Review: Awaking Beauty

December 23, 2008

Sir Alan Ayckbourn and Denis King with the cast of 'Awaking Beauty'Date reviewed: 20 December 2008
Venue: Stephen Joseph Theatre, Scarborough

star

Sir Alan Ayckbourn’s final play as Stephen Joseph Theatre’s artistic director is a musically idiosyncratic piece. According to actor Ben Fox, who plays the “Pigcutter” in Awaking Beauty, the first fibres of inspiration to write a musical in which almost all the music is created by human voices came to Ayckbourn when he watched a Honda advert in which the sounds of a car are replicated by human voices. Hence the music in this playful sequel to Sleeping Beauty, written by Denis King, is for one piano and ten voices.

You would hardly expect that so seasoned a director as Ayckbourn would tackle such a piece without securing ten decent voices. All four characters and all six narrators have well polished oesophagi, and the singing is sufficiently controlled that no harmony line gets stampeded on by its peers. While Anna Francolini, as Princess Aurora’s cruel, witchcraft-wielding godmother, masters her vocal chords especially deftly among the main characters, the narrators’ singing shares a carefully constructed and maintained balance. This is important not only for ensuring that the harmonies are exhibited in their full richness and subtlety, but for the convincing use of their voices to create sound effects. This is done throughout, with the sternest test of their powers of oral contortion, a scene in which a despondent Aurora is comforted by a patchwork of wildlife, being negotiated admirably.
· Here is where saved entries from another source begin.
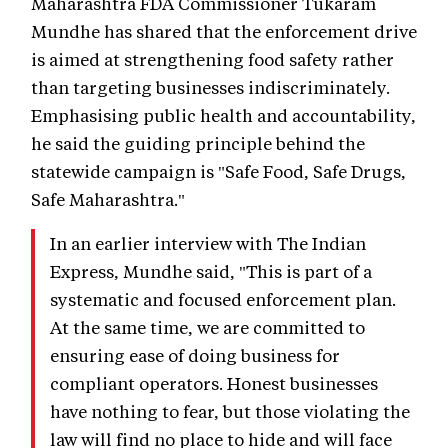
Maharashtra FDA Commissioner Tukaram
Mundhe has shared that the enforcement drive
is aimed at strengthening food safety rather
than targeting businesses indiscriminately.
Emphasising public health and accountability,
he said the guiding principle behind the
statewide campaign is "Safe Food, Safe Drugs,
Safe Maharashtra."
In an earlier interview with The Indian
Express, Mundhe said, "This is part of a
systematic and focused enforcement plan.
At the same time, we are committed to
ensuring ease of doing business for
compliant operators. Honest businesses
have nothing to fear, but those violating the
law will find no place to hide and will face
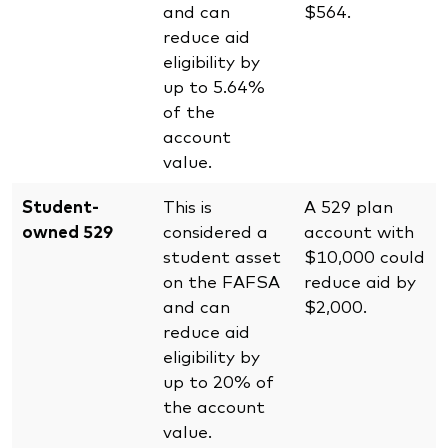
and can
$564.
reduce aid
eligibility by
up to 5.64%
of the
account
value.
Student-
This is
A 529 plan
owned 529
considered a
account with
student asset
$10,000 could
on the FAFSA
reduce aid by
and can
$2,000.
reduce aid
eligibility by
up to 20% of
the account
value.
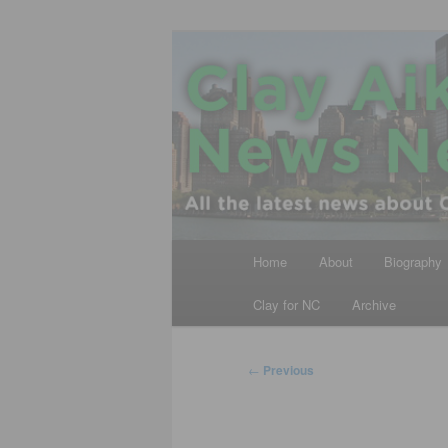
Skip
All the latest news about Clay A
to
primary
Clay Aiken N
content
Main
Home
About
Biography
menu
Clay for NC
Archive
Post
←
Previous
navigation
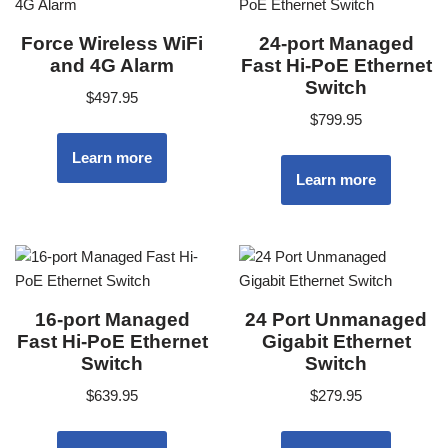
Force Wireless WiFi
24-port Managed
and 4G Alarm
Fast Hi-PoE Ethernet
Switch
$
497.95
$
799.95
Learn more
Learn more
16-port Managed
24 Port Unmanaged
Fast Hi-PoE Ethernet
Gigabit Ethernet
Switch
Switch
$
639.95
$
279.95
Although the fence between fairy tale fantasy and reality has been hopped so many times that it now incorporates a turnstile, you rarely feel that Ayckbourn’s overlap lacks imagination. He succeeds in evoking modern life jovially, for example through the character of a checkout girl who sits with her feet on the conveyor belt reading Heat and ignoring costumers, but also with deceptively biting satire, for instance through the extensive makeover that Carabosse undergoes in the attempt to make herself more palatable to the prince. The overblown number and cartoon choreography that accompany the latter help ensure that Awaking Beauty teases its own genre enough not to seem outdated.
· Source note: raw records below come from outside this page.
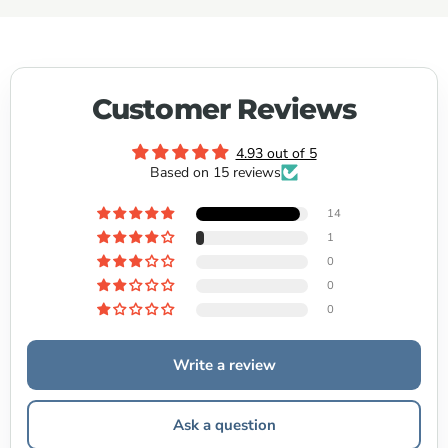
Customer Reviews
4.93 out of 5
Based on 15 reviews
14
1
0
0
0
Write a review
Ask a question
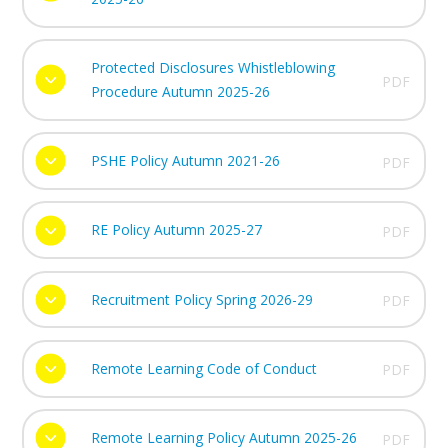
Protected Disclosures Whistleblowing
PDF
Procedure Autumn 2025-26
PSHE Policy Autumn 2021-26
PDF
RE Policy Autumn 2025-27
PDF
Recruitment Policy Spring 2026-29
PDF
Remote Learning Code of Conduct
PDF
Remote Learning Policy Autumn 2025-26
PDF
However, although Awaking Beauty is a characteristically witty work, its humour harks back to an age of cheeky filth and garish, situational gags (as, of course, is appropriate to a musical). One aspect of the fairy tale archetype subjected to particular ridicule from a modern perspective is the tacit idea that love is an instantaneous phenomenon without sexual connotations. Similarly, widespread experience is comically and accurately evoked when Aurora and the prince suffer a largely sleepless night thanks to bawling offspring. Ostensibly, two viewpoints overlap in Awaking Beauty but, in reality, those of the fairy tale and twenty-first century are joined by that of the mid-twentieth century, whose style of humour is often replicated. A source of welcome complexity and jollity, the three way junction’s centrality does, however, suggest that the piece may not age well.

No doubt many actors would come across as awkward playing major roles in such a self-aware musical, but Ayckbourn has cast well. Francolini glistens as the short-tempered Carabosse, Fox is gently tragic as the downtrodden Pigcutter, Duncan Patrick is lovably facetious as the painfully English prince and Alice Fearn is a suitably naïve and melancholy Aurora. The less prominent roles performed by narrators are also convincingly delivered, with Matthew White’s confident sorceress the pick.

Ayckbourn’s future plays will debut at the SJT, but the end of his formal relationship with the theatre clearly merits a fine play in its own right. Awaking Beauty is well-judged for the purpose. As well as being funny and acute, it is a good natured and life-affirming work that perhaps embodies a little of his affection for the SJT and its audiences, and indeed theatre in general. Both King’s score and the tight delivery that it is given enhance the comic effect of Ayckbourn’s words, and it would be difficult to watch it without departing in a better mood than you arrived in.